_Activity_: Turn every line of text in the data below into a numbered list, leaving out any blank lines.

*** Material for the task

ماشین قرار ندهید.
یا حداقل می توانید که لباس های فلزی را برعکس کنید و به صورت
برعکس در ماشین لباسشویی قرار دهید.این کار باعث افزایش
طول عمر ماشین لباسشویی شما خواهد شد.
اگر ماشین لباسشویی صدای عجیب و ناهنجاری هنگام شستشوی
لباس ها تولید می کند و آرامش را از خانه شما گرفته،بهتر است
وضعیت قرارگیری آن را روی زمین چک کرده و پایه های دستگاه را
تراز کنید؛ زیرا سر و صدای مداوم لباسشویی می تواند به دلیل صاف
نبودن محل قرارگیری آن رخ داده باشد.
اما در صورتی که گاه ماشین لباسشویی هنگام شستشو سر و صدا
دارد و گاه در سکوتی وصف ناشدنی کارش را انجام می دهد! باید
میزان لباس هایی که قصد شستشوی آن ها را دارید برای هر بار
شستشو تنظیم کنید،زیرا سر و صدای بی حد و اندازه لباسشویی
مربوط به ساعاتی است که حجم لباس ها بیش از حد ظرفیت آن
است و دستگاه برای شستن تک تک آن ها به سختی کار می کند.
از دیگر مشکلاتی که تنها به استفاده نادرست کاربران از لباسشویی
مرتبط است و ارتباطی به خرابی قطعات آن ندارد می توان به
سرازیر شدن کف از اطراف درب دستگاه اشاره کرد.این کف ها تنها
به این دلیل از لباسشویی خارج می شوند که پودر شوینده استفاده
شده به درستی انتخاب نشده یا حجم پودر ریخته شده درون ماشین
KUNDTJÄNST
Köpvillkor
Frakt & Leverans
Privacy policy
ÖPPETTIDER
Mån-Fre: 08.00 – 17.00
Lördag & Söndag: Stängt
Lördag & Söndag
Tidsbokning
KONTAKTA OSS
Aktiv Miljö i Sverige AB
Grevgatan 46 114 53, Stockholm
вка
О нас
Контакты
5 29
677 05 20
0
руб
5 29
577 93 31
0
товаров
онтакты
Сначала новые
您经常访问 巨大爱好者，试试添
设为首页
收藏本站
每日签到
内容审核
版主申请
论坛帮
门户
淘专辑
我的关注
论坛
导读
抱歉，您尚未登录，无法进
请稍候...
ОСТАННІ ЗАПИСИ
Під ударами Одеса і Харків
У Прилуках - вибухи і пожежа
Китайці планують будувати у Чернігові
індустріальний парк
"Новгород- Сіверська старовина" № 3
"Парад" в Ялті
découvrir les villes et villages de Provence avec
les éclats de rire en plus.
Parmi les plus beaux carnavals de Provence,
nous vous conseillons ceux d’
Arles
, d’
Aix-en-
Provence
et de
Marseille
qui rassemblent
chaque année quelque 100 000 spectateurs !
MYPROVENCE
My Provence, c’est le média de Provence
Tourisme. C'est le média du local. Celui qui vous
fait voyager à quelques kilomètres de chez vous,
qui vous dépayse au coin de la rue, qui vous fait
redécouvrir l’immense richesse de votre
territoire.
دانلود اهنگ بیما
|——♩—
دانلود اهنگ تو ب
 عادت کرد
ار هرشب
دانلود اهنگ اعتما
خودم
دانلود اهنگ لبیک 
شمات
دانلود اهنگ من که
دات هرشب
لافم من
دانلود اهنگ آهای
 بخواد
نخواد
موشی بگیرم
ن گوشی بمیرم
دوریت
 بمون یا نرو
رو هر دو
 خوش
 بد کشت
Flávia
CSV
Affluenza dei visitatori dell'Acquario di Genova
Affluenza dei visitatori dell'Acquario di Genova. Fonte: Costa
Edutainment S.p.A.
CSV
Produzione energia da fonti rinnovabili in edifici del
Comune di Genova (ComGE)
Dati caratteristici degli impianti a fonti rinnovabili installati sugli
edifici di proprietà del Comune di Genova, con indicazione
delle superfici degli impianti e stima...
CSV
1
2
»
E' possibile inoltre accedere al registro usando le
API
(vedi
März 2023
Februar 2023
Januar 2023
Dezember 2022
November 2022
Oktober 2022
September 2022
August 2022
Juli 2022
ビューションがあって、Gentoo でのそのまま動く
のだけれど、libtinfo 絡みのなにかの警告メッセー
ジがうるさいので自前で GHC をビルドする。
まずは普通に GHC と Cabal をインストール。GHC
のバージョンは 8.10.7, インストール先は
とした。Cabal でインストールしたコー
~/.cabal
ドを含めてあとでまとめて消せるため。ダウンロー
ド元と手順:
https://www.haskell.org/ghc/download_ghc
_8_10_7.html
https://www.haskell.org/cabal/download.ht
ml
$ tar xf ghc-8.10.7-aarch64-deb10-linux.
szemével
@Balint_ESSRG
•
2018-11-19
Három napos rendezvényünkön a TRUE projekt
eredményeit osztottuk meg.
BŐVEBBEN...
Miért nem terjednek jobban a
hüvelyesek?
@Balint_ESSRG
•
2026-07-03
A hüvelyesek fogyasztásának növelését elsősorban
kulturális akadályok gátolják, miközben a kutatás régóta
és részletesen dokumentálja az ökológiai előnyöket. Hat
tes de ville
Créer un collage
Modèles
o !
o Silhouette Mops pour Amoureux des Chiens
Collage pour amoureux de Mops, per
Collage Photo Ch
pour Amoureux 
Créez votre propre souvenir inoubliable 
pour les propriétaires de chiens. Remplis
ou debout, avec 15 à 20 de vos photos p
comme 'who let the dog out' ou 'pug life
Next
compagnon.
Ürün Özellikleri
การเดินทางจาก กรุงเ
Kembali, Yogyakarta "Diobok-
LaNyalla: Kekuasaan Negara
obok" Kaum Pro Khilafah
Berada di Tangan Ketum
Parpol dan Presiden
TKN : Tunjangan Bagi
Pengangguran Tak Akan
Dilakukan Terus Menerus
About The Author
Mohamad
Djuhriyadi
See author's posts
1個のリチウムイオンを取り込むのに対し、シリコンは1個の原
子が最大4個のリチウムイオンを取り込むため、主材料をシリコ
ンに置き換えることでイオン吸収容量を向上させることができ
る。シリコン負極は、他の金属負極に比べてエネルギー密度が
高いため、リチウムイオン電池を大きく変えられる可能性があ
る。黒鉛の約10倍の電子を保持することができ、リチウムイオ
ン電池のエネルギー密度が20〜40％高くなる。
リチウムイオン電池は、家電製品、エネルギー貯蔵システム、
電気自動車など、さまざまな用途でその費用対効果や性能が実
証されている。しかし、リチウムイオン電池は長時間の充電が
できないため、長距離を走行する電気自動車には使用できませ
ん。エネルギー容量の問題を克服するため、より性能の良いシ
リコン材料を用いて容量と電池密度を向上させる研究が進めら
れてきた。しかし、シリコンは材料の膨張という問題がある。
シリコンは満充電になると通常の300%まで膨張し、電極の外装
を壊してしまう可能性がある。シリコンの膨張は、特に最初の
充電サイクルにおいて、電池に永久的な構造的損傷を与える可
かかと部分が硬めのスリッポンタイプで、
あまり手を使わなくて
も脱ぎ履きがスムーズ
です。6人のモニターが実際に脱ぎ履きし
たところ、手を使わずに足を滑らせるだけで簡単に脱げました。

******

_Exercise response_:
1. ماشین قرار ندهید.
2. یا حداقل می توانید که لباس های فلزی را برعکس کنید و به صورت
3. برعکس در ماشین لباسشویی قرار دهید.این کار باعث افزایش
4. طول عمر ماشین لباسشویی شما خواهد شد.
5. اگر ماشین لباسشویی صدای عجیب و ناهنجاری هنگام شستشوی
6. لباس ها تولید می کند و آرامش را از خانه شما گرفته،بهتر است
7. وضعیت قرارگیری آن را روی زمین چک کرده و پایه های دستگاه را
8. تراز کنید؛ زیرا سر و صدای مداوم لباسشویی می تواند به دلیل صاف
9. نبودن محل قرارگیری آن رخ داده باشد.
10. اما در صورتی که گاه ماشین لباسشویی هنگام شستشو سر و صدا
11. دارد و گاه در سکوتی وصف ناشدنی کارش را انجام می دهد! باید
12. میزان لباس هایی که قصد شستشوی آن ها را دارید برای هر بار
13. شستشو تنظیم کنید،زیرا سر و صدای بی حد و اندازه لباسشویی
14. مربوط به ساعاتی است که حجم لباس ها بیش از حد ظرفیت آن
15. است و دستگاه برای شستن تک تک آن ها به سختی کار می کند.
16. از دیگر مشکلاتی که تنها به استفاده نادرست کاربران از لباسشویی
17. مرتبط است و ارتباطی به خرابی قطعات آن ندارد می توان به
18. سرازیر شدن کف از اطراف درب دستگاه اشاره کرد.این کف ها تنها
19. به این دلیل از لباسشویی خارج می شوند که پودر شوینده استفاده
20. شده به درستی انتخاب نشده یا حجم پودر ریخته شده درون ماشین
21. KUNDTJÄNST
22. Köpvillkor
23. Frakt & Leverans
24. Privacy policy
25. ÖPPETTIDER
26. Mån-Fre: 08.00 – 17.00
27. Lördag & Söndag: Stängt
28. Lördag & Söndag
29. Tidsbokning
30. KONTAKTA OSS
31. Aktiv Miljö i Sverige AB
32. Grevgatan 46 114 53, Stockholm
33. вка
34. О нас
35. Контакты
36. 5 29
37. 677 05 20
38. 0
39. руб
40. 5 29
41. 577 93 31
42. 0
43. товаров
44. онтакты
45. Сначала новые
46. 您经常访问 巨大爱好者，试试添
47. 设为首页
48. 收藏本站
49. 每日签到
50. 内容审核
51. 版主申请
52. 论坛帮
53. 门户
54. 淘专辑
55. 我的关注
56. 论坛
57. 导读
58. 抱歉，您尚未登录，无法进
59. 请稍候...
60. ОСТАННІ ЗАПИСИ
61. Під ударами Одеса і Харків
62. У Прилуках - вибухи і пожежа
63. Китайці планують будувати у Чернігові
64. індустріальний парк
65. "Новгород- Сіверська старовина" № 3
66. "Парад" в Ялті
67. découvrir les villes et villages de Provence avec
68. les éclats de rire en plus.
69. Parmi les plus beaux carnavals de Provence,
70. nous vous conseillons ceux d’
71. Arles
72. , d’
73. Aix-en-
74. Provence
75. et de
76. Marseille
77. qui rassemblent
78. chaque année quelque 100 000 spectateurs !
79. MYPROVENCE
80. My Provence, c’est le média de Provence
81. Tourisme. C'est le média du local. Celui qui vous
82. fait voyager à quelques kilomètres de chez vous,
83. qui vous dépayse au coin de la rue, qui vous fait
84. redécouvrir l’immense richesse de votre
85. territoire.
86. دانلود اهنگ بیما
87. |——♩—
88. دانلود اهنگ تو ب
89.  عادت کرد
90. ار هرشب
91. دانلود اهنگ اعتما
92. خودم
93. دانلود اهنگ لبیک 
94. شمات
95. دانلود اهنگ من که
96. دات هرشب
97. لافم من
98. دانلود اهنگ آهای
99.  بخواد
100. نخواد
101. موشی بگیرم
102. ن گوشی بمیرم
103. دوریت
104.  بمون یا نرو
105. رو هر دو
106.  خوش
107.  بد کشت
108. Flávia
109. CSV
110. Affluenza dei visitatori dell'Acquario di Genova
111. Affluenza dei visitatori dell'Acquario di Genova. Fonte: Costa
112. Edutainment S.p.A.
113. CSV
114. Produzione energia da fonti rinnovabili in edifici del
115. Comune di Genova (ComGE)
116. Dati caratteristici degli impianti a fonti rinnovabili installati sugli
117. edifici di proprietà del Comune di Genova, con indicazione
118. delle superfici degli impianti e stima...
119. CSV
120. 1
121. 2
122. »
123. E' possibile inoltre accedere al registro usando le
124. API
125. (vedi
126. März 2023
127. Februar 2023
128. Januar 2023
129. Dezember 2022
130. November 2022
131. Oktober 2022
132. September 2022
133. August 2022
134. Juli 2022
135. ビューションがあって、Gentoo でのそのまま動く
136. のだけれど、libtinfo 絡みのなにかの警告メッセー
137. ジがうるさいので自前で GHC をビルドする。
138. まずは普通に GHC と Cabal をインストール。GHC
139. のバージョンは 8.10.7, インストール先は
140. とした。Cabal でインストールしたコー
141. ~/.cabal
142. ドを含めてあとでまとめて消せるため。ダウンロー
143. ド元と手順:
144. https://www.haskell.org/ghc/download_ghc
145. _8_10_7.html
146. https://www.haskell.org/cabal/download.ht
147. ml
148. $ tar xf ghc-8.10.7-aarch64-deb10-linux.
149. szemével
150. @Balint_ESSRG
151. •
152. 2018-11-19
153. Három napos rendezvényünkön a TRUE projekt
154. eredményeit osztottuk meg.
155. BŐVEBBEN...
156. Miért nem terjednek jobban a
157. hüvelyesek?
158. @Balint_ESSRG
159. •
160. 2026-07-03
161. A hüvelyesek fogyasztásának növelését elsősorban
162. kulturális akadályok gátolják, miközben a kutatás régóta
163. és részletesen dokumentálja az ökológiai előnyöket. Hat
164. tes de ville
165. Créer un collage
166. Modèles
167. o !
168. o Silhouette Mops pour Amoureux des Chiens
169. Collage pour amoureux de Mops, per
170. Collage Photo Ch
171. pour Amoureux 
172. Créez votre propre souvenir inoubliable 
173. pour les propriétaires de chiens. Remplis
174. ou debout, avec 15 à 20 de vos photos p
175. comme 'who let the dog out' ou 'pug life
176. Next
177. compagnon.
178. Ürün Özellikleri
179. การเดินทางจาก กรุงเ
180. Kembali, Yogyakarta "Diobok-
181. LaNyalla: Kekuasaan Negara
182. obok" Kaum Pro Khilafah
183. Berada di Tangan Ketum
184. Parpol dan Presiden
185. TKN : Tunjangan Bagi
186. Pengangguran Tak Akan
187. Dilakukan Terus Menerus
188. About The Author
189. Mohamad
190. Djuhriyadi
191. See author's posts
192. 1個のリチウムイオンを取り込むのに対し、シリコンは1個の原
193. 子が最大4個のリチウムイオンを取り込むため、主材料をシリコ
194. ンに置き換えることでイオン吸収容量を向上させることができ
195. る。シリコン負極は、他の金属負極に比べてエネルギー密度が
196. 高いため、リチウムイオン電池を大きく変えられる可能性があ
197. る。黒鉛の約10倍の電子を保持することができ、リチウムイオ
198. ン電池のエネルギー密度が20〜40％高くなる。
199. リチウムイオン電池は、家電製品、エネルギー貯蔵システム、
200. 電気自動車など、さまざまな用途でその費用対効果や性能が実
201. 証されている。しかし、リチウムイオン電池は長時間の充電が
202. できないため、長距離を走行する電気自動車には使用できませ
203. ん。エネルギー容量の問題を克服するため、より性能の良いシ
204. リコン材料を用いて容量と電池密度を向上させる研究が進めら
205. れてきた。しかし、シリコンは材料の膨張という問題がある。
206. シリコンは満充電になると通常の300%まで膨張し、電極の外装
207. を壊してしまう可能性がある。シリコンの膨張は、特に最初の
208. 充電サイクルにおいて、電池に永久的な構造的損傷を与える可
209. かかと部分が硬めのスリッポンタイプで、
210. あまり手を使わなくて
211. も脱ぎ履きがスムーズ
212. です。6人のモニターが実際に脱ぎ履きし
213. たところ、手を使わずに足を滑らせるだけで簡単に脱げました。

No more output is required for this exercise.